# Wild grizzly bear, Glacier National Park



## MichaelHodges (Nov 9, 2012)

There are 1200 of these in the lower 48:







http://michaelhodgesfiction.com/


----------



## brad-man (Nov 9, 2012)

That is an awesome shot! I hope you were using really long glass


----------



## Krob78 (Nov 9, 2012)

MichaelHodges said:


> There are 1200 of these in the lower 48:
> 
> 
> 
> ...



Sad to think that there are only 1200 in the lower 48... :-\ Your image is excellent Mike, really shows how incredibly beautiful their coats are and how massive these bears are... Great Shot, Congrats!


----------



## kubelik (Nov 9, 2012)

sweet shot. curious to know what lens, and other details of the shot - were you hiking backcountry?


----------



## Greatland (Nov 9, 2012)

Hey, tell us a little about the equipment used to take the picture....please?


----------



## westr70 (Nov 9, 2012)

Nice shot.

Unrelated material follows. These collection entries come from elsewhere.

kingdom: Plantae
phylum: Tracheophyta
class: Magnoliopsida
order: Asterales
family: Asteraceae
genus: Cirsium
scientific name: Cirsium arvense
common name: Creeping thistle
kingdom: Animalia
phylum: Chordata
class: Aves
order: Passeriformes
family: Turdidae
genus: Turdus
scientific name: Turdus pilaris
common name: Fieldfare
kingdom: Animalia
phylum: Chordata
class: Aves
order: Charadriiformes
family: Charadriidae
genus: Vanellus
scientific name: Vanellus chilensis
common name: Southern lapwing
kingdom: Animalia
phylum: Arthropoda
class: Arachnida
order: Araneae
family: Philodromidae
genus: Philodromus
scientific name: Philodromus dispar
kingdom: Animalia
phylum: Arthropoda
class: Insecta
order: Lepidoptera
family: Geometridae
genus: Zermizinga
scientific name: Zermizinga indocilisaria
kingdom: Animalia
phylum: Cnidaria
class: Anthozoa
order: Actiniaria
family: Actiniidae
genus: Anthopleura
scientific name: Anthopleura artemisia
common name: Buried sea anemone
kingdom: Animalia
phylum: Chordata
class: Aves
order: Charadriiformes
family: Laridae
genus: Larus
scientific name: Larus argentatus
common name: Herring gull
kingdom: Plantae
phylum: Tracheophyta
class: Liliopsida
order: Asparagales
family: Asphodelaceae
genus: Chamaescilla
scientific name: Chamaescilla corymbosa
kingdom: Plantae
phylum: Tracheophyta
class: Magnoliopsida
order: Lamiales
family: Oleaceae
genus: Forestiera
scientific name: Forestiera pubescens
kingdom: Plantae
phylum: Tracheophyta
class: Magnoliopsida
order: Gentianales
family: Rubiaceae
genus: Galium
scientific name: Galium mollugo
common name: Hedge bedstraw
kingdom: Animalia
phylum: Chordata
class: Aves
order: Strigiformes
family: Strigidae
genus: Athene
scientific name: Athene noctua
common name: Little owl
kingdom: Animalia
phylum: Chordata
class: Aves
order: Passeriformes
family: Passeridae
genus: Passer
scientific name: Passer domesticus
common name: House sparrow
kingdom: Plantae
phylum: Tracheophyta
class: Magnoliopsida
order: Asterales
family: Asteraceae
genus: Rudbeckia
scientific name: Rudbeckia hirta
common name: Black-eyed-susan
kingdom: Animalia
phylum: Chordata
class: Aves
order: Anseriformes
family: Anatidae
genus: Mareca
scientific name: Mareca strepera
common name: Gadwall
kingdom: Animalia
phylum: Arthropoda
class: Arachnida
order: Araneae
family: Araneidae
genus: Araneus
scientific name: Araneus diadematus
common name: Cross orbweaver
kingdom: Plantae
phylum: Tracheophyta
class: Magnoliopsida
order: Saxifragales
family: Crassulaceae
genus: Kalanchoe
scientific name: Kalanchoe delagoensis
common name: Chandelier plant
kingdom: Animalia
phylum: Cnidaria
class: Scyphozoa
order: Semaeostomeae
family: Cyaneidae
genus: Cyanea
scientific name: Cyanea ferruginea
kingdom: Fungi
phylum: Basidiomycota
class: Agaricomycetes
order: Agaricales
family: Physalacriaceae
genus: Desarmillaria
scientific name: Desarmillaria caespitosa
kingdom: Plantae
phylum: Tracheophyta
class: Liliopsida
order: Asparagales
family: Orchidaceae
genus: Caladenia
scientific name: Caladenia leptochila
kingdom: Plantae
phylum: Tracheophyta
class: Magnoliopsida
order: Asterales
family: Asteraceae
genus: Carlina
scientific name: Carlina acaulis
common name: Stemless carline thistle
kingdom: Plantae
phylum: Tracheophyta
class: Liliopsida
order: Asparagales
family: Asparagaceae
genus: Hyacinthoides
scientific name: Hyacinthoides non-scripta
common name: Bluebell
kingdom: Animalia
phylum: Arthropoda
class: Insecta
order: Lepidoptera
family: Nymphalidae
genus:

Terribly jealous.............. of the lens. I've put off buying one of these (used) because of the cost and depth of field issues that I've heard about. Any opinions you'd care to share?


----------



## MichaelHodges (Nov 10, 2012)

Greatland said:


> Hey, tell us a little about the equipment used to take the picture....please?



Hey everyone, thanks for the kind words. 

The photo was taken with a Canon 7D and a 300 F4 L IS + Canon 1.4x II TC. Here are some stats:

spot metering
iso 400
420mm
1/800 
F10
AI Servo + AF expansion center cluster
+5 micro focus adjust

I agree that the key is to get the claws nice and sharp in the image. I was pleased with the image out of camera (bears are elusive, so this is a rare thing). Very little processing was applied.



http://michaelhodgesfiction.com/


----------



## chops411 (Nov 10, 2012)

Great picture.


----------



## ions (Nov 11, 2012)

Very nice! There appears to be another bear behind him, did you get a shot of that one too?


----------



## MichaelHodges (Nov 11, 2012)

Good eyes 

More photos forthcoming, with mom and mystery bear in the cliffs (but first, I need to actually process those images, lol).




http://michaelhodgesfiction.com/


----------



## serendipidy (Nov 11, 2012)

ions....good eye indeed!

I missed that until you pointed it out. Even then, I could bearly see it ;D


----------



## bycostello (Nov 12, 2012)

lovely image...


----------



## MichaelHodges (Nov 14, 2012)

Okay, mystery bear revealed. I've taken a lot of grizz images, but this one is probably my favorite:







http://michaelhodgesfiction.com/


----------



## ions (Nov 20, 2012)

It was either another bear or a new species - Bearapillar!  Looking forward to seeing more from the series.


----------



## Krob78 (Nov 24, 2012)

MichaelHodges said:


> Good eyes
> 
> More photos forthcoming, with mom and mystery bear in the cliffs (but first, I need to actually process those images, lol).
> 
> ...


----------



## MichaelHodges (Nov 25, 2012)

ions said:


> It was either another bear or a new species - Bearapillar!



;D ;D


----------



## Krob78 (Nov 27, 2012)

MichaelHodges said:


> Okay, mystery bear revealed. I've taken a lot of grizz images, but this one is probably my favorite:
> 
> 
> 
> ...


That's really cool Michael! Looks like they are sniffing you out!


----------